Miss Maybell (AKA Lauren Sansaricq) has pursued an old timey musical bug for years but matched with virtuoso pianist Charlie Judkins she has found something truly special. His playing paired with her startling voice and studied articulation of the pre 1920 material they uncover together is truly unique. They are friendly with others in the small cohort of young but very serious researcher/musicians exploring the compositions of the ragtime era, but no one else performs the material with such natural ease or authenticity. Neal Siegal profiled the pair last February, and I encourage you to read that article to explore their backgrounds.
I first heard them on a small release of duo recordings with Miss Maybell accompanying Judkins’ piano with light rhythm on washboard. That piano plus rhythm pairing is perhaps my favorite instrumental combo and the album itself had me excitedly emailing ragtime festivals on their behalf. They held numerous enjoyable YouTube performances during the lockdown season, sometimes more recently adding another musician or two. While I am enamored of the pair as a simple duo they are more likely to appear in public with an accompanying band, in the format you will hear on this album. That fuller jazz band sound is more appropriate for the New York night spots they play where the crowd needs to be overcome and drawn into the performance.
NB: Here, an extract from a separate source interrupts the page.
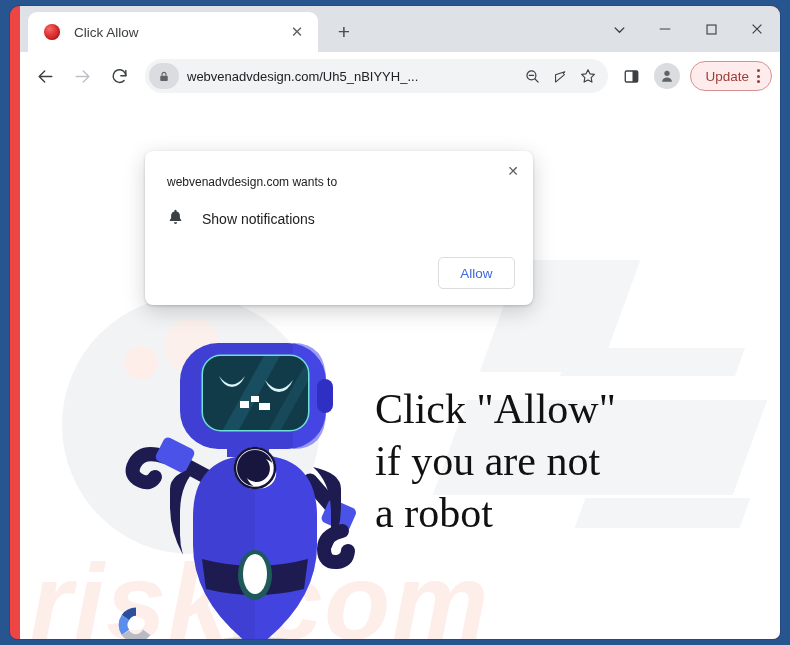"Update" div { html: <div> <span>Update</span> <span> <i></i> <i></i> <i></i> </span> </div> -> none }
Their new album opens hot with “Nobody’s Sweetheart Now”, a crowd pleaser that’s possibly the most well known of 15 titles, the arrangement gives reedist Ricky Alexander an early solo announcing that this is a full band affair, his excellent solos on both sax and clarinet appear intermittently throughout an album where instrumentation varies considerably and nothing is formulaic. Brian Nalepka filling in the bassline so fully, sometimes on tuba, frees things up more eclectic rhythms from Sansaricq’s washboard and an instrument you don’t hear very often, the bones, played by Jerron “Blind Boy” Paxton. Paxton also plays banjo and another seldom heard instrument, at least on the albums TST covers, the harmonica.
That instrument appears on “Let’s Get Loose” a timeless driving blues number sung with a forcefulness I’m not used to from Miss Maybell. They return to that hot roadhouse feel on “Warm It Up To Me”, so obviously a Blind Willie McTell number I barely needed to confirm it in the notes. Speaking of unusual instruments, Miss Maybell plays a mean kazoo, and a tipple, an instrument in the guitar family, in addition to the plain old guitar. A fiddle is also heard, played by Jackson Lynch.
Nalepka’s use of the tuba on the instrumental “Chicken Charlie” inexplicably gets very close to what I enjoy about their duo records. Perhaps it is again that “piano plus” combo that does it for me. The tuba open, chorus accompaniment, and feature solo on “Cover me up with the Sunshine of Virginia” is also a nice touch because it feels like an unusual choice for the lyric but creates a nice back and forth.
“Talking to the Gypsy” is the bread and butter of their duo sets. A storytelling blues focused in on voice and lyric, it keeps a slower pace, and the accompanists get it just right, pushing her vocal to the top and even cutting out for emphasis. “Ain’t That a Shame” also feels like their duo work but with a lot of fancy banjo from Blind Boy Paxton to top it off.
Among a surprising number of instrumental “Chimes” features lots of hot rhythm on bones and other odd sounds. The return of the bones on the following track, “Mariar”, makes for a segue with the feel of those cylinder record medleys. As always, they’ve been doing their research. Another good choice was closing with “Just The Blues”. Focused on Judkins piano, it has the feel of exit music.
Their version of “When I March in April with May” makes it clear why it has earned its place as a standard, I was surprised to learn in the notes that it was from the late 20s and not much earlier. Those notes come as part of an attractive carboard case that folds out to four frames and includes a paragraph or two on the history of each title.
This all around excellent record was recorded over two sessions at The Jalopy Theater in Brooklyn, a likely place to catch any of these musicians live. Analog recording equipment and techniques were used under the guidance of Jon Atkinson whose Bigtone Records out in Bristol Virginia is a draw for artists of several genres seeking authenticity. Any fan of early American popular music owes it to themselves to follow these jazz age artists closely.